JERUSALEM — Israeli Prime Minister Benjamin Netanyahu said Saturday that three teenage students who went missing in the West Bank on Thursday night were “kidnapped by a terrorist organization,” and he said Israel would hold the Palestinian government accountable.
Netanyahu, speaking in a nationally televised address, did not blame the Palestinian Authority for the kidnapping of three teens, but said he would hold it “responsible for any attack coming from its territory.”
Netanyahu’s comments came as Israeli forces deployed more soldiers and intelligence agents to the West Bank on Saturday in an intensive search for the teens, all students at a religious school, or yeshiva. One of them, Naftali Frankel, 16, is a dual Israeli-American citizen.
Investigators are working under the theory that Frankel and the other teens, ages 16 and 19, were hitchhiking when they disappeared Thursday night outside the city of Hebron near the Jewish settlement cluster of Gush Etzion, in part of the occupied West Bank called Area C that is controlled by the Israeli military.
A senior Palestinian official, who spoke on the condition of anonymity because his statements needed to be cleared in advance, said, “It is not we who failed to have our police present. We are forbidden from providing any police, any security in Area C.”
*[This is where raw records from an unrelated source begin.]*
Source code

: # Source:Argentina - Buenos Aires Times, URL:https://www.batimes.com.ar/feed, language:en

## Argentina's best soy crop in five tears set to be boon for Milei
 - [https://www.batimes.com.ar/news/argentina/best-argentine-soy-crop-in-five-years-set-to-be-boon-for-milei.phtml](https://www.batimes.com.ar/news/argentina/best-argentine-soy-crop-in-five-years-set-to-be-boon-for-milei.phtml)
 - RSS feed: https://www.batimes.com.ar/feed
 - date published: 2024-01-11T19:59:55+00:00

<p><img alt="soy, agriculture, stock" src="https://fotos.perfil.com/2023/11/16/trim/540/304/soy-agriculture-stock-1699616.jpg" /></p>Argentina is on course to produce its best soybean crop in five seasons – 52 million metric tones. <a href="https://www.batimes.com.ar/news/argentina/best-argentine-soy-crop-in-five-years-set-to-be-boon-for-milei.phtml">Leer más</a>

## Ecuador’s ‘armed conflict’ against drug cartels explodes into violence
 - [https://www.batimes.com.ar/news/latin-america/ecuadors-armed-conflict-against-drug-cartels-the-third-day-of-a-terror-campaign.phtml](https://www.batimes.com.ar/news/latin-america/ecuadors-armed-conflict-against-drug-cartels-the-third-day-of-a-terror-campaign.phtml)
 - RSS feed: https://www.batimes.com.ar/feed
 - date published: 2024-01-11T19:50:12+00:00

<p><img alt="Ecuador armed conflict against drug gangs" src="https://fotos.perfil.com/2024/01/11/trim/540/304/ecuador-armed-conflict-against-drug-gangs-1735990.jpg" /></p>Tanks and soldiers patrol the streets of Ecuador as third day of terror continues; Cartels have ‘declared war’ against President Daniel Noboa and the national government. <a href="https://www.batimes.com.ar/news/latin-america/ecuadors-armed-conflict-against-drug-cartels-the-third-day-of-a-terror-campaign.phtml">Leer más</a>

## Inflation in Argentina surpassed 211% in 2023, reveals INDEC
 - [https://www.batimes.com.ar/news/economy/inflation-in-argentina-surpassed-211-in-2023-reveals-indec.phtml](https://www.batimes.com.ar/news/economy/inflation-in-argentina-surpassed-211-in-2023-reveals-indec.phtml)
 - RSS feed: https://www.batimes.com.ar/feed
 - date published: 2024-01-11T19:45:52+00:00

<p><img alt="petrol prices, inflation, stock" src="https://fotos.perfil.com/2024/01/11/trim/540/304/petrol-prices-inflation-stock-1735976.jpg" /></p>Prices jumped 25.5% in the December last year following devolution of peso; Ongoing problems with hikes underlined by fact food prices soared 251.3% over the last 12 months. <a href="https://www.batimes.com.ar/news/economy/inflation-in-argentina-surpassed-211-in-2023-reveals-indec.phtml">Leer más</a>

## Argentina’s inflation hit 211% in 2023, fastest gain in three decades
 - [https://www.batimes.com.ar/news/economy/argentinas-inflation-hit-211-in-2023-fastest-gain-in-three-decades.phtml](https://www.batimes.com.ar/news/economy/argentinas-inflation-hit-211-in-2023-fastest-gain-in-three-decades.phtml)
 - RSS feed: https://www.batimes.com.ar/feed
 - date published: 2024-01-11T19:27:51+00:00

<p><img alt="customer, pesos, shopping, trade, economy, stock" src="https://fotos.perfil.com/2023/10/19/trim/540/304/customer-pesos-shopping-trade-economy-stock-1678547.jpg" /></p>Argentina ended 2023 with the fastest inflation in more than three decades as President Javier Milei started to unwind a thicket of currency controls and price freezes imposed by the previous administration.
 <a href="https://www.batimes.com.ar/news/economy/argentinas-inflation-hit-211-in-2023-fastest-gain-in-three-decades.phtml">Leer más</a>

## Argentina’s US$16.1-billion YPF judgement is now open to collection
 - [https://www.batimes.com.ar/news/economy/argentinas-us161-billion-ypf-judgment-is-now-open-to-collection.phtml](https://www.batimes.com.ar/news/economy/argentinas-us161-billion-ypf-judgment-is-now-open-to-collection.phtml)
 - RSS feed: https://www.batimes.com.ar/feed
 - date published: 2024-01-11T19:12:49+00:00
A senior Israeli military officer said there have been dozens of kidnapping attempts of Israelis, including soldiers, in the past two years, adding that the abductors’ goal has been to trade hostages for Palestinian prisoners.
The officer, who briefed reporters on the ongoing investigation on the condition that he not be identified, said investigators had made “a few tens” of arrests in connection with the case. A paratrooper brigade was brought into the area to assist with the search, he said. Palestinian security forces are cooperating and assisting, said an Israeli military official.
The case of the missing teens has attracted an enormous amount of attention in Israel, where all three television news stations interrupted regular broadcasting and have devoted all coverage since Friday to the story.
Secretary of State John F. Kerry spoke with Israel’s justice minister, Tzipi Livni, and expressed “grave concern” over the missing boys, said a senior State Department official who spoke on the condition of anonymity to brief reporters in Washington.
Kerry also spoke to Palestinian Authority President Mahmoud Abbas “to urge him to do everything possible to assist in the effort to find them. President Abbas assured him that he is doing so,” the U.S. official said.
Netanyahu held an emergency meetings Friday and Saturday with his security staff, including army chief of staff Benny Gantz and Defense Minister Moshe Yaalon.
“As long as we don’t know otherwise, our working assumption is that they are alive,” Yaalon told reporters Saturday. “We will not rest until we free the youths and put our hands on the terrorists who are responsible for this operation.”
Israelis have responded to past kidnappings with dramatic moves. The 2006 Lebanon war was sparked when Hezbollah, a Lebanese militant group, captured two Israeli soldiers along the border. In 2011, Israel released more than 1,000 Palestinian prisoners in exchange for Israeli soldier Gilad Shalit, who was abducted and held for five years in the Gaza Strip by the Palestinian militant organization Hamas.
The SITE Intelligence Group, which monitors militant Web sites and activity, reported Saturday that two jihadist groups had posted claims of responsibility for kidnapping the teens.
A group calling itself the West Bank branch of the Islamic State of Iraq and Syria said it had carried out the abduction to avenge the deaths of three fighters. Another group, Brigades of Global Jihad, also posted on a jihadist Web forum, but the communique was deleted, according to SITE.
A third group, Liberators Battalion of Hebron, sent a message to Israeli media claiming responsibility, according to news reports in Israel.
An Israel military officer who spoke on the condition of anonymity because the investigation is ongoing said Saturday that “there are a lot of statements floating around, and they will be evaluated.” But he cautioned that such groups, if they exist, often make claims that turn out to be false.